Wal-Mart Stores Inc. (NYSE: WMT) wants to sell you everything it possibly can. Need funeral arrangements? The world's largest retailer wants to help. $4 prescription drugs? It has you covered. In fact, it's hard to think of any product category that Wal-Mart does not seem at least a little covered with. For good reason, too: Wal-Mart has tapped out much of the short-term growth by virtue of it being almost everywhere in the U.S. and selling everything you can possibly think of.The problem is that its share price is a paperweight. It really hasn't moved in any meaningful way in years, although it flirts around the $50 mark quite regularly. WMT is dead money precisely because it can't generate the larger percentage revenue growth patterns any good $400 billion retailer should be able to. A 1% growth in sales for a company that size is $4 billion per year. Sounds impressive! But, apparently the market thinks not.
So, is Wal-Mart's growth now just a matter of maintenance rather than strategy? In terms of international sales, definitely not. Wal-Mart is trying to make up for a saturated U.S. market by entering (conquering) foreign markets, but that takes time -- plenty of time -- to do correctly. Can Wal-Mart really use price wars across a varied range of industries to try and take the market share it doesn't already own?

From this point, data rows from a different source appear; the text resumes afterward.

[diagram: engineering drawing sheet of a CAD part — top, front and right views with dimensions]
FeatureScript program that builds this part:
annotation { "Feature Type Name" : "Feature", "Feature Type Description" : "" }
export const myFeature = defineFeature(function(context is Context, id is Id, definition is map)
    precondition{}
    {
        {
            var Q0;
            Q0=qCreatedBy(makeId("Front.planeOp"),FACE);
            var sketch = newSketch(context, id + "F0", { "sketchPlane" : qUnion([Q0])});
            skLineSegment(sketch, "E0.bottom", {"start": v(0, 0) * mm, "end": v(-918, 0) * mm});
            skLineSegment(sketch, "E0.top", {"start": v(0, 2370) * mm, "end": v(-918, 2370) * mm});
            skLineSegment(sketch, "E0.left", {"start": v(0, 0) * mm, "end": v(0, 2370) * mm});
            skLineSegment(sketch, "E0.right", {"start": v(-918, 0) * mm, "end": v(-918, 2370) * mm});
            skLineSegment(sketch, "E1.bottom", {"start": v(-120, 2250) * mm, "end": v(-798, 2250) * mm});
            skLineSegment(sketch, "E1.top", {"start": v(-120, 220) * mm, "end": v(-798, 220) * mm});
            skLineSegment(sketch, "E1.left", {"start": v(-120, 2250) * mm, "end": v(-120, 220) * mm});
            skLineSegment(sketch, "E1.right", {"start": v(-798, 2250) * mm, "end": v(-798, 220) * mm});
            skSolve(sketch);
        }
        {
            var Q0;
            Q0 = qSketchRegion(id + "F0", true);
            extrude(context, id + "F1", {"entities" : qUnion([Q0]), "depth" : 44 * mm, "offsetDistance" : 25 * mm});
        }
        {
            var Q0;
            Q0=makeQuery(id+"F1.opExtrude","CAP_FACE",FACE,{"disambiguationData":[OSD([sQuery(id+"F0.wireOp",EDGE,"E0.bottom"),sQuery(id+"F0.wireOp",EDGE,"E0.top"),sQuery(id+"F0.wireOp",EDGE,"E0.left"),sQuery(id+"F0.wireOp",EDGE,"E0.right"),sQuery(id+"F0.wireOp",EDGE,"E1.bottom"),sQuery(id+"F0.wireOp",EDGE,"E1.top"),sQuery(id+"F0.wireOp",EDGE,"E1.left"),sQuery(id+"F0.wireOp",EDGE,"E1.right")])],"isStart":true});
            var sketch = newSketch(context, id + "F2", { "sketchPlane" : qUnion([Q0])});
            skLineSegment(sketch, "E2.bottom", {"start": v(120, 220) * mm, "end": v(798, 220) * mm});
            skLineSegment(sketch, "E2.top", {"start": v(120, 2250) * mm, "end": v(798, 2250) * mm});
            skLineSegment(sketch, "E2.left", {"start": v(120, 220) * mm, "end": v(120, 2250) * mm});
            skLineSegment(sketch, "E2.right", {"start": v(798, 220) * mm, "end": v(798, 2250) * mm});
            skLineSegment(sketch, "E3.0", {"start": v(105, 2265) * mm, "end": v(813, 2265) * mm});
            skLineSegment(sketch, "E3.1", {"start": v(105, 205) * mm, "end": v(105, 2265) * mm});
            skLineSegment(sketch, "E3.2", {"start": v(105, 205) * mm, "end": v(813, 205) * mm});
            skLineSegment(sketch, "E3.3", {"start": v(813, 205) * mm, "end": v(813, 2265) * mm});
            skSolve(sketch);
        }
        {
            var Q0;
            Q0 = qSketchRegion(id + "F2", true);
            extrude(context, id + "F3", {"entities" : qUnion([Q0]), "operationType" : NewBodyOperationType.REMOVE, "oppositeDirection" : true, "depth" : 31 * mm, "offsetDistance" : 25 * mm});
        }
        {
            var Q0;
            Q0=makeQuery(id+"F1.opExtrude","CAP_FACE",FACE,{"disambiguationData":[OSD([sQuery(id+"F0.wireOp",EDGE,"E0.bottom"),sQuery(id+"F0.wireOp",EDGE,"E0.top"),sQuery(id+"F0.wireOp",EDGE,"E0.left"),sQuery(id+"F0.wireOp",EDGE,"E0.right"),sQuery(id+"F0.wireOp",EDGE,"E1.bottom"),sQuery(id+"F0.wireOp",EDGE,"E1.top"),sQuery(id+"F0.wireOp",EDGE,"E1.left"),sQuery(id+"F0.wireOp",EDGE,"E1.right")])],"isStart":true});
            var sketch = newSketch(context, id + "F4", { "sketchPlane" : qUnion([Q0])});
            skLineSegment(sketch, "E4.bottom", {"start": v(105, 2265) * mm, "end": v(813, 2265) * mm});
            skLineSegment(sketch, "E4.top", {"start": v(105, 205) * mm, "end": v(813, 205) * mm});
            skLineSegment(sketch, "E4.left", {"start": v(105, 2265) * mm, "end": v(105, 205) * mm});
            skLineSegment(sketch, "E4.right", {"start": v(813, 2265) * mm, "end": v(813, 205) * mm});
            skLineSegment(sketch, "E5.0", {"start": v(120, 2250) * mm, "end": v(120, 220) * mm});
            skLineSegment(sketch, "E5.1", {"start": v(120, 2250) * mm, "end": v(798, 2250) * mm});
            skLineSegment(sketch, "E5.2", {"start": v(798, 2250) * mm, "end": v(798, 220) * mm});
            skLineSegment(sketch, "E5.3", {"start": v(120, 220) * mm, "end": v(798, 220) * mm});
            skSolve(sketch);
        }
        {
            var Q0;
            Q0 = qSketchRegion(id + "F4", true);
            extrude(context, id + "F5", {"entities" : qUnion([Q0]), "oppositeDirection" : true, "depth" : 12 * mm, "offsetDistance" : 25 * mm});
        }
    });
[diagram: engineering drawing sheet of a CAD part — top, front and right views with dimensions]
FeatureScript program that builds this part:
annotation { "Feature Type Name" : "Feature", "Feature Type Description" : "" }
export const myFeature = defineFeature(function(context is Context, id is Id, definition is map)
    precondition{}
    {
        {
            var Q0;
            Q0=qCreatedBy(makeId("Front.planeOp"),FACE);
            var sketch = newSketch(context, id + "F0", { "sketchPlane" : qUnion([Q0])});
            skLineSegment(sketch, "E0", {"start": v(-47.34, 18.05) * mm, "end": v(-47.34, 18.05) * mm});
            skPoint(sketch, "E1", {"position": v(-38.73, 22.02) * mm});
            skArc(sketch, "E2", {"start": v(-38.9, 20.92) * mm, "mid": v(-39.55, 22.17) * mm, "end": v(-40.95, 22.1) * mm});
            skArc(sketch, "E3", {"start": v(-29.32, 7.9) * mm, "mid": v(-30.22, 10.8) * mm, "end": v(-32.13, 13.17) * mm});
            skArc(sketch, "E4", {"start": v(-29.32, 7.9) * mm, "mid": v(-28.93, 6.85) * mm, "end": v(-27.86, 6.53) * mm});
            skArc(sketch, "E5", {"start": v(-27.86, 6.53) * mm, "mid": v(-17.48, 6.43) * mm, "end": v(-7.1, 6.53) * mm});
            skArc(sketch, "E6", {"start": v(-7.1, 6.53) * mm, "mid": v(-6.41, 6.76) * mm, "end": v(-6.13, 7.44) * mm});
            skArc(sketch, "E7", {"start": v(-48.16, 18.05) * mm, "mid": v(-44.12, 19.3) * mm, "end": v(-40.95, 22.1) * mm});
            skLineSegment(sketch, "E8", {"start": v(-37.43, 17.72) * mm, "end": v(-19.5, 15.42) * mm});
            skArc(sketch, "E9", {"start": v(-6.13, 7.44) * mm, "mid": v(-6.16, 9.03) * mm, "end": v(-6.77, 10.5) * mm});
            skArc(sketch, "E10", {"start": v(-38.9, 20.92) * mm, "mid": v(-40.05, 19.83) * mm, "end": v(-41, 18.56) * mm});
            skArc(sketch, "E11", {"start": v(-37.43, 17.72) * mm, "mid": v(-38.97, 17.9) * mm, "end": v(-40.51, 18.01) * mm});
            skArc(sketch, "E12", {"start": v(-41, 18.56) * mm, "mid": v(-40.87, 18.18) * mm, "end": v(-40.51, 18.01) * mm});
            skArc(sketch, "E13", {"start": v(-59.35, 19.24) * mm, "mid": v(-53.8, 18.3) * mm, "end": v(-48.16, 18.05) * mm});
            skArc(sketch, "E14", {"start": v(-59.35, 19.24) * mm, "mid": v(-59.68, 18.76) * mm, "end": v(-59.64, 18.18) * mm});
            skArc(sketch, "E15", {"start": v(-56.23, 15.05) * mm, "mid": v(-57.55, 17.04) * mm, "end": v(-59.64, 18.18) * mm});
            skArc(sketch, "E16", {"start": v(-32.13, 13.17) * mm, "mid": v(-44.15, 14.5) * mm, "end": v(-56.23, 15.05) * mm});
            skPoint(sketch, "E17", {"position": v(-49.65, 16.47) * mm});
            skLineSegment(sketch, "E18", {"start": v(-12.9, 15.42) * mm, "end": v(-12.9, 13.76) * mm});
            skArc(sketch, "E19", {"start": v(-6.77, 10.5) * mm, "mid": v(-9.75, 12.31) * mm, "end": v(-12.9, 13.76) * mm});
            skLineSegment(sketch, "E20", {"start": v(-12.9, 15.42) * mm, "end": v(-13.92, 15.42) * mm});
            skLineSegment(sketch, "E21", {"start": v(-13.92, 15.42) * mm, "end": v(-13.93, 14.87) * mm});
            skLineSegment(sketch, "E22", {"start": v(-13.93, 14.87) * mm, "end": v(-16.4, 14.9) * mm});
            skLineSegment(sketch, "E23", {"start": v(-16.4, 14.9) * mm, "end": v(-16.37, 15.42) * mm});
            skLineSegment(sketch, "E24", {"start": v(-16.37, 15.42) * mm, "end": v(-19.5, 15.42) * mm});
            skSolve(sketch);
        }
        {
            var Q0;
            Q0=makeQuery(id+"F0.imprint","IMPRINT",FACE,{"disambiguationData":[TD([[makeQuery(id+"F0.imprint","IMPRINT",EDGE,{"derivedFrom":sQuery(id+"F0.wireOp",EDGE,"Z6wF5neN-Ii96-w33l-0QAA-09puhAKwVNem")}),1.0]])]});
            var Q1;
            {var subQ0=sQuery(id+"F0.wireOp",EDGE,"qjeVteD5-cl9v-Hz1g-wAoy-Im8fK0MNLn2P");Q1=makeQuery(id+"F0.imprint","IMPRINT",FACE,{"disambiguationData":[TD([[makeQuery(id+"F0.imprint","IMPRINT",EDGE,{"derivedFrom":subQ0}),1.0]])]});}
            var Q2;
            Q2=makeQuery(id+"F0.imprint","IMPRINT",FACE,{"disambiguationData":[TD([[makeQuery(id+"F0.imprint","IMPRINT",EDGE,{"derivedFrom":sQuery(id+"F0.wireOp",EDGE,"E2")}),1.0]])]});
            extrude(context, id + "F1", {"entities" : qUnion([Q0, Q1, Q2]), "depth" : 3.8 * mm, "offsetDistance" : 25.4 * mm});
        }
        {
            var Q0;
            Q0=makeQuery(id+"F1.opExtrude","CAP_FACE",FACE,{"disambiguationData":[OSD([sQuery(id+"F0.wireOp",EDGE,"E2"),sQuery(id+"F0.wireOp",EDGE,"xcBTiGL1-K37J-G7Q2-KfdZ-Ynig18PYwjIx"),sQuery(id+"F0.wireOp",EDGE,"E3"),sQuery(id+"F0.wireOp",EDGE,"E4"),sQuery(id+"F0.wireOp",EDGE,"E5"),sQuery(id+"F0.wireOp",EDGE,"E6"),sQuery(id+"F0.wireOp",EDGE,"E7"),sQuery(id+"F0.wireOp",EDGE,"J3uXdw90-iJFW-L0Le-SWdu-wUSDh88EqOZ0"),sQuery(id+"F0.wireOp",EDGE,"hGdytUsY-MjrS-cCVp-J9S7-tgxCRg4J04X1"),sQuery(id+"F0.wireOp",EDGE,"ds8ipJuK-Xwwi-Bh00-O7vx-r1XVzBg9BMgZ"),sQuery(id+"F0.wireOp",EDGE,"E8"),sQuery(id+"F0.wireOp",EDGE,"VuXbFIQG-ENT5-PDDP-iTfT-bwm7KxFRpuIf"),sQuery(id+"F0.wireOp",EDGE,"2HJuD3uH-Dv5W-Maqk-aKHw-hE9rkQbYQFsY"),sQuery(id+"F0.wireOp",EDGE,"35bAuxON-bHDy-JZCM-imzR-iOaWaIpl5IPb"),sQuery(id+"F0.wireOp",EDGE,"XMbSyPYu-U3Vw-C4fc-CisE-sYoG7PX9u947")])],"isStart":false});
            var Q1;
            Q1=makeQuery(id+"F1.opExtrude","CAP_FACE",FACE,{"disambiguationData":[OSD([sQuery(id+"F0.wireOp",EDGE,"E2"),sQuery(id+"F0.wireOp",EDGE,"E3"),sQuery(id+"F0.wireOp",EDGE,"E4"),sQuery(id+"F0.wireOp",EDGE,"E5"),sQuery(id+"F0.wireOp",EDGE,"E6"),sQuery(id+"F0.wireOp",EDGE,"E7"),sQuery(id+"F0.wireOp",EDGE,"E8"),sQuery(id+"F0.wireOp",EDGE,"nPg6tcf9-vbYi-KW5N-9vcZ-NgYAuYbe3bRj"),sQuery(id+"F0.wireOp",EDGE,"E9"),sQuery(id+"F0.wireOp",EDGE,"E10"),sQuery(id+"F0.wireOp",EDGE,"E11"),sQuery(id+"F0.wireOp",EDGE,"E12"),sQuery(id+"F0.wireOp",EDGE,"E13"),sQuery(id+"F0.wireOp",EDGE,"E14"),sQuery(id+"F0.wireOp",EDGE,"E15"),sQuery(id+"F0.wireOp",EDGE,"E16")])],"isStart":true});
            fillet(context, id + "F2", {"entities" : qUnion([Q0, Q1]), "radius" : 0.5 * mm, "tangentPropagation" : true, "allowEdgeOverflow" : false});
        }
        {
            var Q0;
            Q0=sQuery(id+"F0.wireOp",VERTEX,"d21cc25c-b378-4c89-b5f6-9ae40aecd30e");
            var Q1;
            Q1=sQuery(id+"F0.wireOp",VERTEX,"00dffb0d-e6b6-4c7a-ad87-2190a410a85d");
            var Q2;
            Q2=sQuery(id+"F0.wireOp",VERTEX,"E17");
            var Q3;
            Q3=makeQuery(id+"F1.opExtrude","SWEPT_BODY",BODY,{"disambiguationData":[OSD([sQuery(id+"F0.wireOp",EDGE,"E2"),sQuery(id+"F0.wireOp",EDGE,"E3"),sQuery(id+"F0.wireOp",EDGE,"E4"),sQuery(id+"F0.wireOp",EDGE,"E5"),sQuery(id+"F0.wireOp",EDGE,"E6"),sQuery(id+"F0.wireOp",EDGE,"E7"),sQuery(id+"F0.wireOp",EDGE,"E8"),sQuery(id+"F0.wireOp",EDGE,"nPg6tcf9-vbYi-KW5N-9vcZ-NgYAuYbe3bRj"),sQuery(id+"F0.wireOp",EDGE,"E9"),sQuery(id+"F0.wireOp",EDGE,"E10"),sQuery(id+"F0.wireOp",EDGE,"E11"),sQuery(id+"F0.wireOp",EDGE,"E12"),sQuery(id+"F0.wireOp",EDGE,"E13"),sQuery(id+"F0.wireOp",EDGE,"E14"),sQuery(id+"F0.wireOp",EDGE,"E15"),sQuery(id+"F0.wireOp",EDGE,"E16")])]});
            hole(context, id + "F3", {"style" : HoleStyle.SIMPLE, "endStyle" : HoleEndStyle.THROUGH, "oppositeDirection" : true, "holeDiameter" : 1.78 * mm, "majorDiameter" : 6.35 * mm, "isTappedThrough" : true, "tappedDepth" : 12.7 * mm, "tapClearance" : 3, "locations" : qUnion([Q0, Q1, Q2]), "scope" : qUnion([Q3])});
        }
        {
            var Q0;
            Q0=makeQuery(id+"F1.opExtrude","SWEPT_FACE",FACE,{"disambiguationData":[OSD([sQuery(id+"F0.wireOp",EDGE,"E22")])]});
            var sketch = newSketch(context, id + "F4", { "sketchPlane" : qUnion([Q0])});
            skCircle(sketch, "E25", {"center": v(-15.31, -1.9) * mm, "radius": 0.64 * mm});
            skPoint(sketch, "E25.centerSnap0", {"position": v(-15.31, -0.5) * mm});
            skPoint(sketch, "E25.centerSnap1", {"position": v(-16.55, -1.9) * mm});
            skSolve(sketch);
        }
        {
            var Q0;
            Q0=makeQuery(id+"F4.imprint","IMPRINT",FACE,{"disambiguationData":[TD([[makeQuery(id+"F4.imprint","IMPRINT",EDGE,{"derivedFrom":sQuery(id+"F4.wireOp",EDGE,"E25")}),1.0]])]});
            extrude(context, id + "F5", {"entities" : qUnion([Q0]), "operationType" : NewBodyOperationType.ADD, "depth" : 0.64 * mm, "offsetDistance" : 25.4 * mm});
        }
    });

Expect just that this holiday season. Brad Flickinger of Strategic Resources Group says the retailer's latest strategy "will be the catalyst to wipe out a second round of national and regional retailers. In other words, Wal-Mart's corner offices are under siege from institutional investors to get the stock price up, which almost seems impossible in the short term. Just how does one get excited about the world's largest retailer's plans for future growth? Wal-Mart's executive team has a long road ahead, even if they are kings of the hill for now.